EXTRAIT CHOISI ->
# # # # #
Ancien ministre de la Justice sous François Hollande et auteur d’un rapport d’information sur la Nouvelle-Calédonie en 2013, Jean-Jacques Urvoas analyse la situation sur le Caillou, en proie à des violences depuis le mois de mai. Pour lui, l’objectif du rétablissement de l’ordre public ne doit pas faire oublier qu’il s’agit d’un "conflit politique" qui appelle des solutions politiques.

(...) Outre-mer la 1ère : Au mois de mai, vous disiez que "sans accord global, ce sera le chaos" en Nouvelle-Calédonie. Deux mois et demi plus tard, on y est ?

Jean-Jacques Urvoas : Malheureusement, on y est et je n’ai pas l’impression que ce soit une situation temporaire. Nous avons deux hypothèses devant nous : le statu quo, puisque l’on voit que les barrages se défont et se refont aussi vite, que les incendies et les dégradations continuent.

L’autre scénario n’est pas beaucoup plus optimiste : c’est l’escalade. Indépendamment de la présence massive de forces de l’ordre, on pourrait avoir un incident supplémentaire qui embrase un peu plus la situation et l’étende à l’archipel. Donc oui, c’est le chaos et l’État n’est pas à la hauteur de ses responsabilités puisque son principal devoir est de garantir l’ordre public.
# # # # #
DONNÉES RECUEILLIES ->
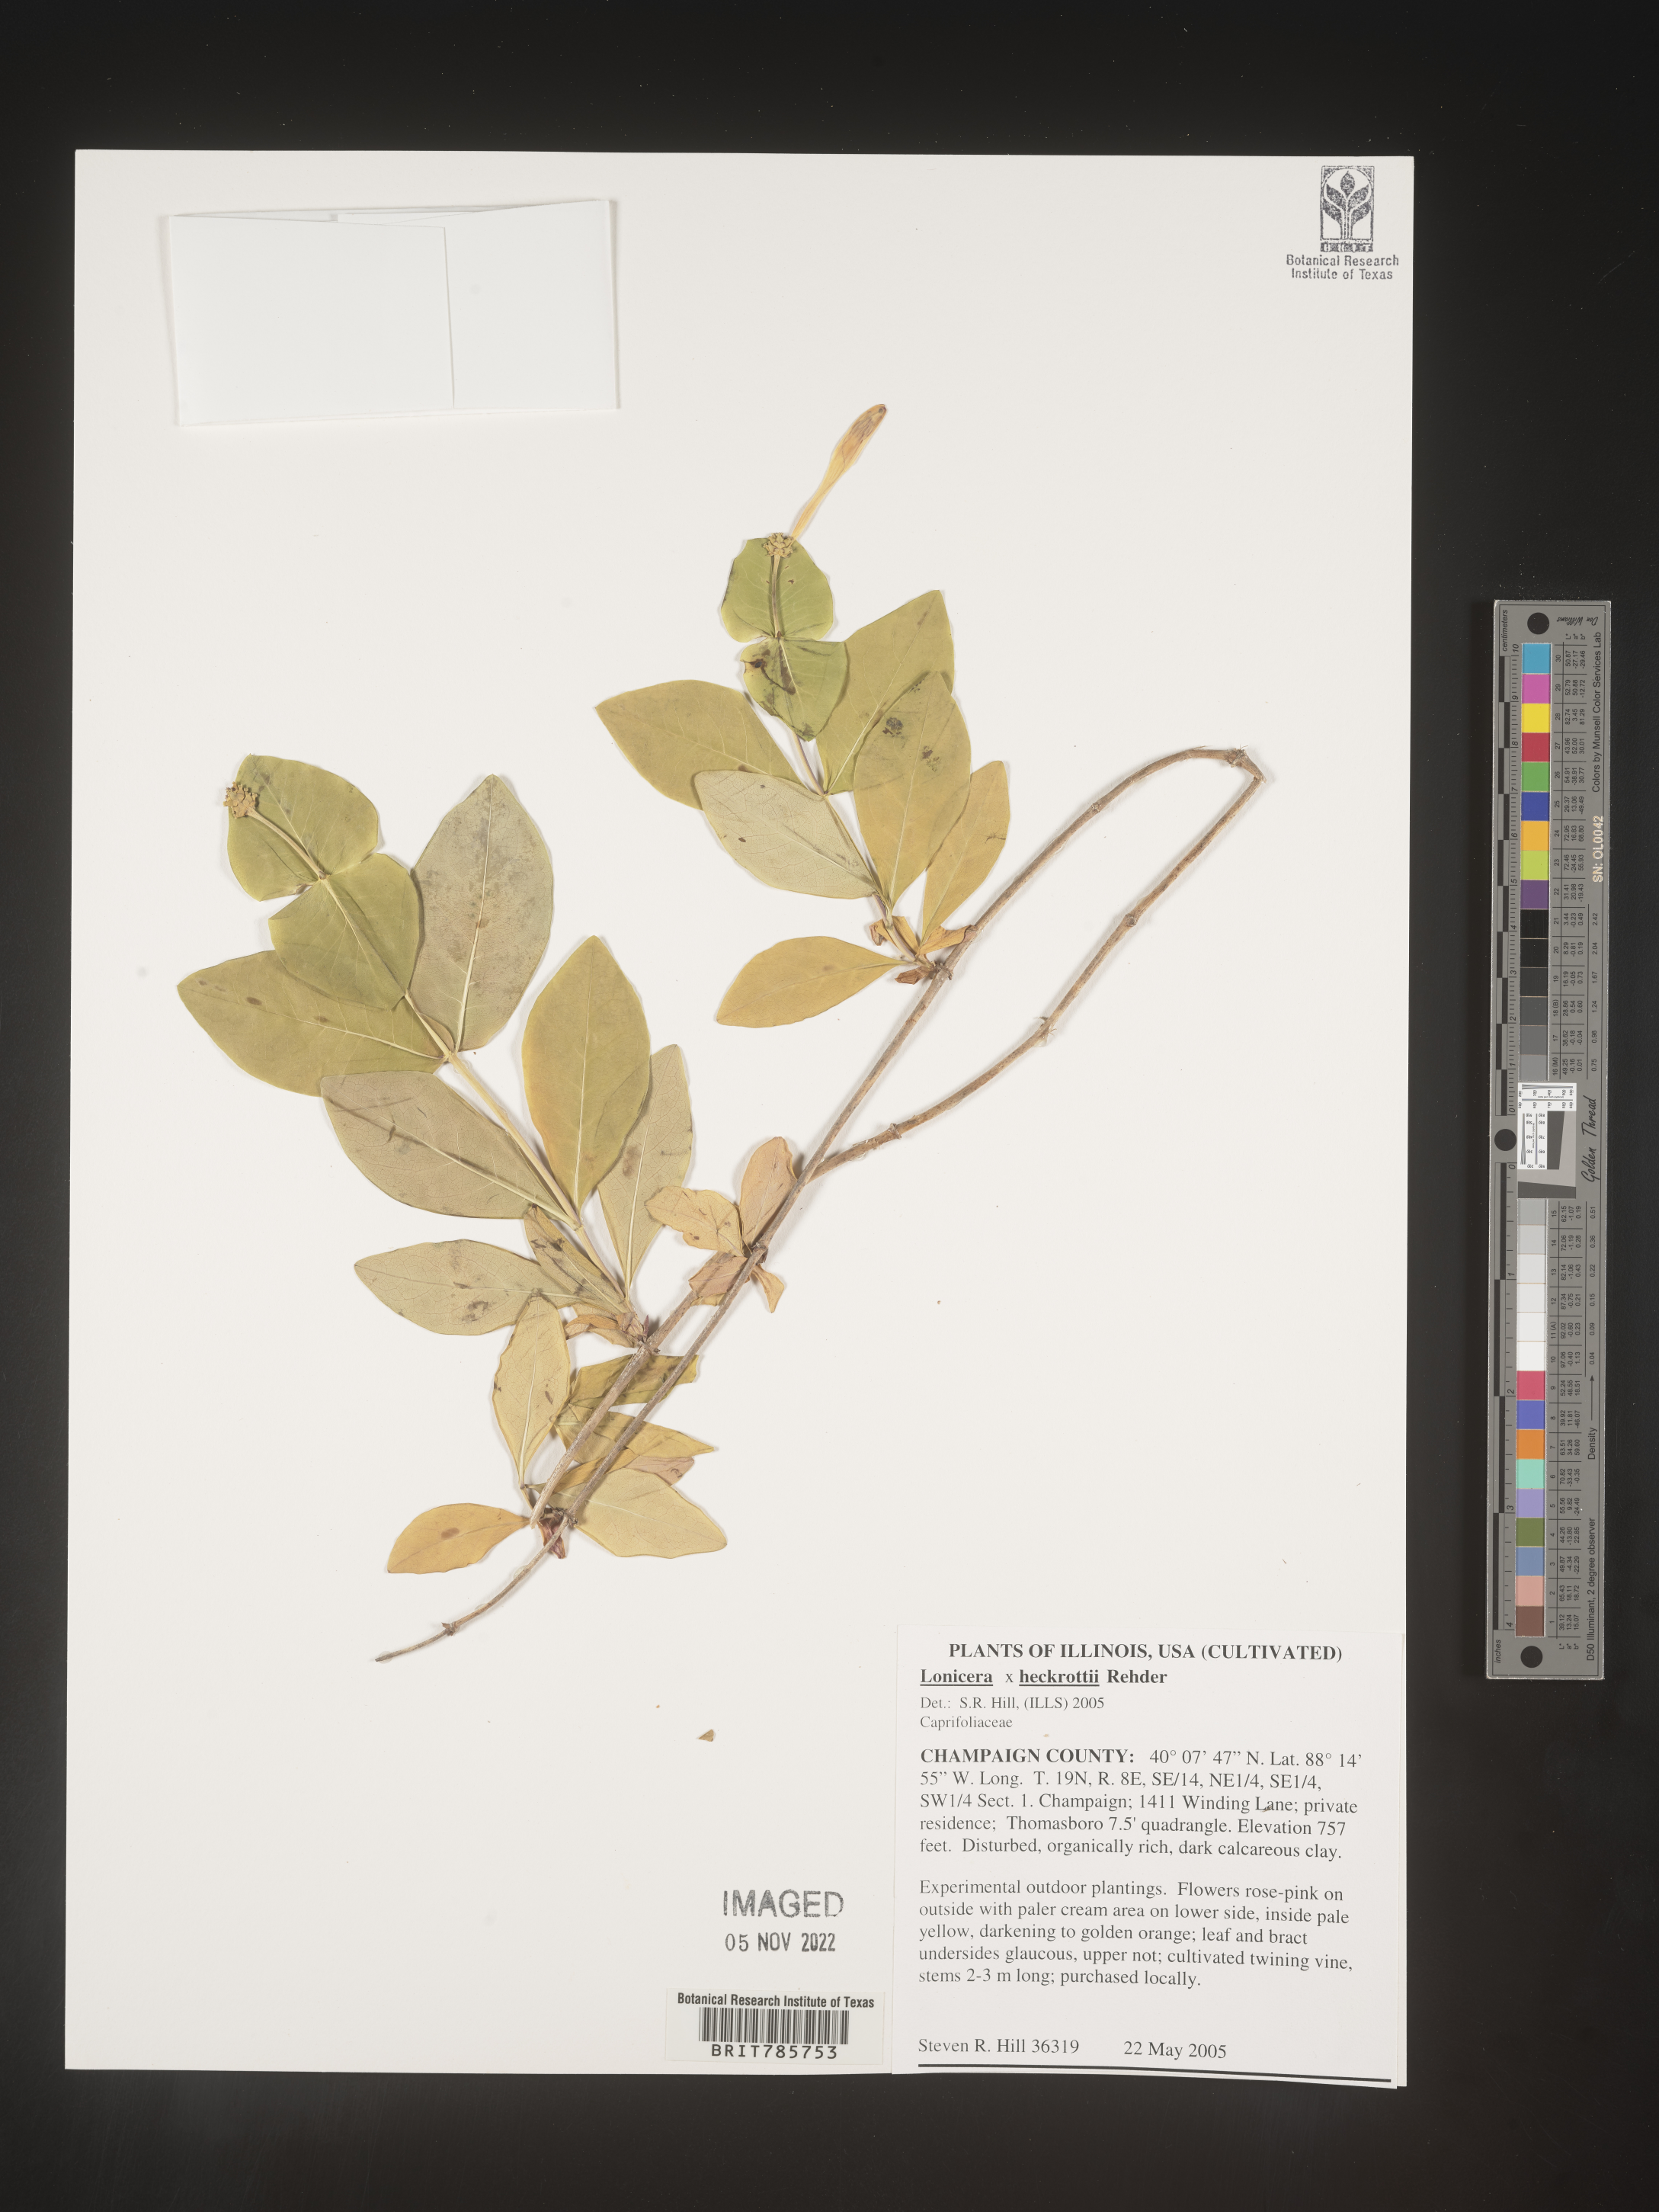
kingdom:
# # # # #
EXERCICE ÉCRIT A ->
Répondez à ces questions sur l'extrait choisi :
(i) Sous quel président Jean-Jacques Urvoas a-t-il été ministre de la Justice ?
(ii) En quelle année a-t-il écrit un rapport d'information sur la Nouvelle-Calédonie ?
(iii) D'après lui, quel est le principal devoir de l'État ?
EXERCICE ÉCRIT B -> Traduisez en anglais cette phrase de l'extrait choisi : « Malheureusement, on y est et je n’ai pas l’impression que ce soit une situation temporaire. »
EXERCICE ÉCRIT C -> Recopiez le passage de l'extrait choisi qui va de « Ancien ministre de » à « les dégradations continuent. ».

RÉSULTAT FINAL A ->
(i) Sous François Hollande.
(ii) En 2013.
(iii) Garantir l'ordre public.

RÉSULTAT FINAL B -> Unfortunately, we are there, and I don't get the impression that this is a temporary situation.

RÉSULTAT FINAL C ->
Ancien ministre de la Justice sous François Hollande et auteur d’un rapport d’information sur la Nouvelle-Calédonie en 2013, Jean-Jacques Urvoas analyse la situation sur le Caillou, en proie à des violences depuis le mois de mai. Pour lui, l’objectif du rétablissement de l’ordre public ne doit pas faire oublier qu’il s’agit d’un "conflit politique" qui appelle des solutions politiques.

(...) Outre-mer la 1ère : Au mois de mai, vous disiez que "sans accord global, ce sera le chaos" en Nouvelle-Calédonie. Deux mois et demi plus tard, on y est ?

Jean-Jacques Urvoas : Malheureusement, on y est et je n’ai pas l’impression que ce soit une situation temporaire. Nous avons deux hypothèses devant nous : le statu quo, puisque l’on voit que les barrages se défont et se refont aussi vite, que les incendies et les dégradations continuent.